The scripts for general preprocessing as well as database interaction are both located in the data_preparation directory. The raw data and also the preprocessed data file that has ultimately been uploaded to the database are found in the data directory.
All sources for this data are publically available. Here is a list of the resources used for the different information content:
- German surnames: Most frequent German Surnames from Wiktionary
- German given names: Most frequent male and female given names in Germany from Wiktionary
- Street names: These are street names from the hanseatic city of Rostock, made available as open data here
- Zip codes: from opendatasoft
- Additional information for each zip, such as city name, longitude, latitude etc. using this public API
- Rough bounding box information for Avacon Netz service area: netzgebiete.avacon.de
Data structure
The above data is used to randomly generate a user-specified number of customers. Currently, a number of 1000 customers were generated. Customer information includes:
- Given name and surname
- Street name, house number, zip code and city
- Two meter IDs per customer: one for a natural gas meter, one for an electricity meter
- Each customer has between 1 and 10 (also chosen randomly) meter readings, which include:
- The date at which the reading was obtained
- The value that was read from the meter
- For simplicity, I assumed that both electricity and gas meter readings are always occurring in pairs (i.e. there is no customer that just reads electricity meter values or just natural gas meter values)
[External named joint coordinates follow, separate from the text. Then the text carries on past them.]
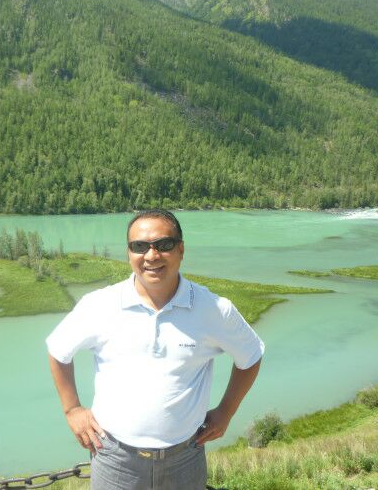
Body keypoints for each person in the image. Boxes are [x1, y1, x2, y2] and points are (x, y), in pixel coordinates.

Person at [46, 209, 264, 490]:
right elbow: (58, 351)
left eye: (164, 244)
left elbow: (251, 355)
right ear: (129, 253)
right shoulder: (99, 305)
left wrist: (226, 411)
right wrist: (72, 409)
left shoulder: (213, 309)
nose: (151, 255)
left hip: (185, 458)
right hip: (114, 458)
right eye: (139, 246)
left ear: (181, 249)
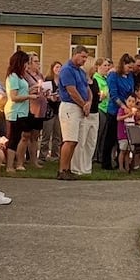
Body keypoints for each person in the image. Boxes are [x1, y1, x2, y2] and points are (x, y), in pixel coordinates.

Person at [56, 46, 96, 180]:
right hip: (70, 107)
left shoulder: (81, 71)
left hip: (80, 107)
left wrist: (89, 101)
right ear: (75, 54)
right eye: (83, 56)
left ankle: (68, 168)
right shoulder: (67, 70)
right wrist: (83, 104)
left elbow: (87, 87)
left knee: (75, 141)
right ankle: (62, 169)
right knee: (69, 139)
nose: (85, 60)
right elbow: (71, 91)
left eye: (86, 57)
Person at [99, 54, 136, 171]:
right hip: (115, 109)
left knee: (123, 138)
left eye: (131, 68)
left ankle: (121, 162)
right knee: (111, 137)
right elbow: (113, 93)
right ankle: (106, 162)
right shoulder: (113, 75)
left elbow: (131, 91)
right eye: (129, 67)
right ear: (123, 65)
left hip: (127, 107)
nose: (130, 70)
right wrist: (123, 106)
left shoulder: (130, 76)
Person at [3, 50, 34, 172]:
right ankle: (9, 165)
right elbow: (14, 97)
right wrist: (29, 97)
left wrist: (31, 90)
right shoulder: (13, 77)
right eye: (26, 63)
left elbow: (21, 92)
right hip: (15, 112)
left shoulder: (20, 77)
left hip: (23, 111)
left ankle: (17, 163)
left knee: (21, 136)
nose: (27, 65)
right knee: (14, 139)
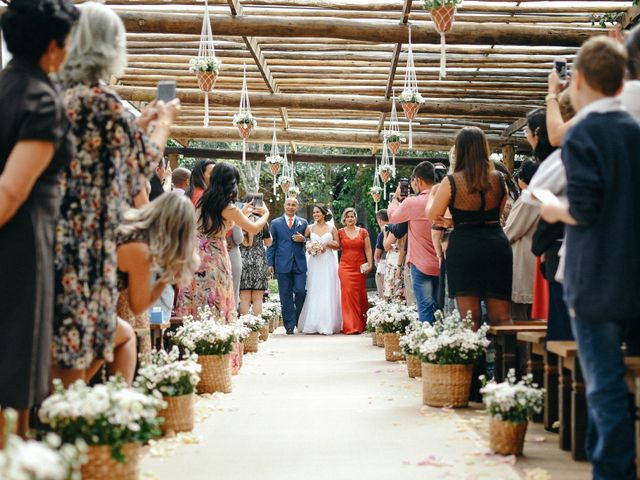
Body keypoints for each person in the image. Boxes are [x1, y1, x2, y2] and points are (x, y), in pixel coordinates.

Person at [52, 2, 180, 387]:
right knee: (85, 344)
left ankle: (54, 413)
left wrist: (136, 124)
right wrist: (165, 123)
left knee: (73, 341)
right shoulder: (102, 103)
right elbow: (139, 166)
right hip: (89, 244)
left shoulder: (60, 98)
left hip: (51, 234)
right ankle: (66, 417)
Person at [540, 36, 640, 480]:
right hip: (633, 272)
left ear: (577, 80)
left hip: (595, 277)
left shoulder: (582, 134)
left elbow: (584, 207)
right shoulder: (635, 132)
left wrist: (550, 207)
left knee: (604, 387)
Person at [0, 0, 78, 435]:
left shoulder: (6, 86)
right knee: (16, 356)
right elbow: (11, 191)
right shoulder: (40, 100)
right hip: (20, 241)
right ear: (53, 45)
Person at [428, 127, 512, 329]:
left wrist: (433, 198)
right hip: (496, 244)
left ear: (460, 150)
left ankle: (473, 360)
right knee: (501, 317)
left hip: (464, 246)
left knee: (470, 318)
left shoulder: (451, 182)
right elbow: (500, 213)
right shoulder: (499, 180)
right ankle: (505, 360)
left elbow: (433, 216)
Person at [115, 193, 199, 381]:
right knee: (129, 337)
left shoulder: (130, 231)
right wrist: (166, 278)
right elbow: (138, 306)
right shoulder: (141, 249)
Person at [175, 163, 269, 322]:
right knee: (215, 295)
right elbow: (253, 228)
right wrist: (266, 214)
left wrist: (240, 214)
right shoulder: (227, 206)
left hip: (195, 252)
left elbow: (215, 226)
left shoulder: (202, 199)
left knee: (195, 293)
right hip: (215, 255)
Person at [388, 162, 439, 323]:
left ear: (418, 181)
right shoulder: (443, 200)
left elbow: (393, 217)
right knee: (440, 309)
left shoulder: (412, 203)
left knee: (424, 307)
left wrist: (396, 198)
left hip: (420, 263)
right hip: (442, 263)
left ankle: (426, 345)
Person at [266, 197, 308, 334]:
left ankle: (297, 319)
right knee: (285, 295)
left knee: (301, 291)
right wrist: (270, 263)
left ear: (297, 207)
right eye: (289, 204)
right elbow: (272, 245)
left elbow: (310, 243)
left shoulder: (303, 222)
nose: (291, 207)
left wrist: (304, 240)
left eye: (294, 205)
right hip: (282, 263)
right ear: (284, 206)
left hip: (299, 263)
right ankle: (289, 325)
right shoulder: (275, 223)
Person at [298, 204, 342, 335]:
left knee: (327, 288)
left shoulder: (332, 228)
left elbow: (338, 245)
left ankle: (327, 323)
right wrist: (311, 246)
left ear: (324, 214)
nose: (315, 214)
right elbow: (304, 242)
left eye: (317, 212)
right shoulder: (309, 228)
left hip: (328, 261)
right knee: (314, 288)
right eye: (314, 213)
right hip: (314, 262)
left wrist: (327, 244)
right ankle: (312, 322)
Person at [503, 160, 539, 320]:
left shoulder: (528, 198)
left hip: (524, 263)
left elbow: (511, 231)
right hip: (534, 260)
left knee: (519, 316)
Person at [338, 208, 372, 334]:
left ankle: (362, 323)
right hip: (345, 267)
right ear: (344, 219)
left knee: (360, 293)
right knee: (348, 293)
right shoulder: (340, 232)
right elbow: (336, 246)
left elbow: (368, 249)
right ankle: (351, 326)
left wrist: (370, 264)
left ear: (355, 218)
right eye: (348, 217)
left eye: (352, 216)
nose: (350, 219)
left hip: (359, 266)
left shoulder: (363, 232)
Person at [239, 195, 272, 316]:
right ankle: (255, 328)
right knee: (258, 298)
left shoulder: (239, 220)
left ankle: (245, 329)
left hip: (242, 258)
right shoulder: (262, 221)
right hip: (258, 259)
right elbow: (269, 243)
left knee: (244, 298)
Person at [374, 209, 389, 297]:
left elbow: (377, 254)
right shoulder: (397, 227)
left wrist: (377, 264)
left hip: (383, 265)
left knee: (383, 294)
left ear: (379, 220)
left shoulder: (382, 233)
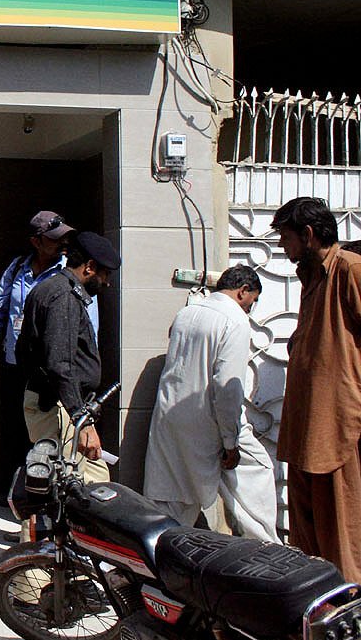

The customers, meters and address data are generated and uploaded to the SQL database. The ERD of the database looks like this:
Customers have a first name and a last name and reference other tables only by gas and electricity meter IDs. I preferred this to addresses because there are multiple households (and meters) at one address so meter IDs seemed the more natural choice.
Meters have a signature, which also works like an ID. It is a string in the format W.XXX.YYY.Z Where W, X, Y and Z are digits from 1 to 9. The MeterType has the value GAS for gas meters and ELT for electricity meters. Each Meter is located at a certain address and is therefore linked to the Addresses table by an AddressID.
The Addresses table contains street name, house number, city, zip and geo information.
Finally, the Readings table stores the data of the meter values read by the customers. Each reading is done by a unique customer from a unique meter and contains the date and the value that was read off the meter.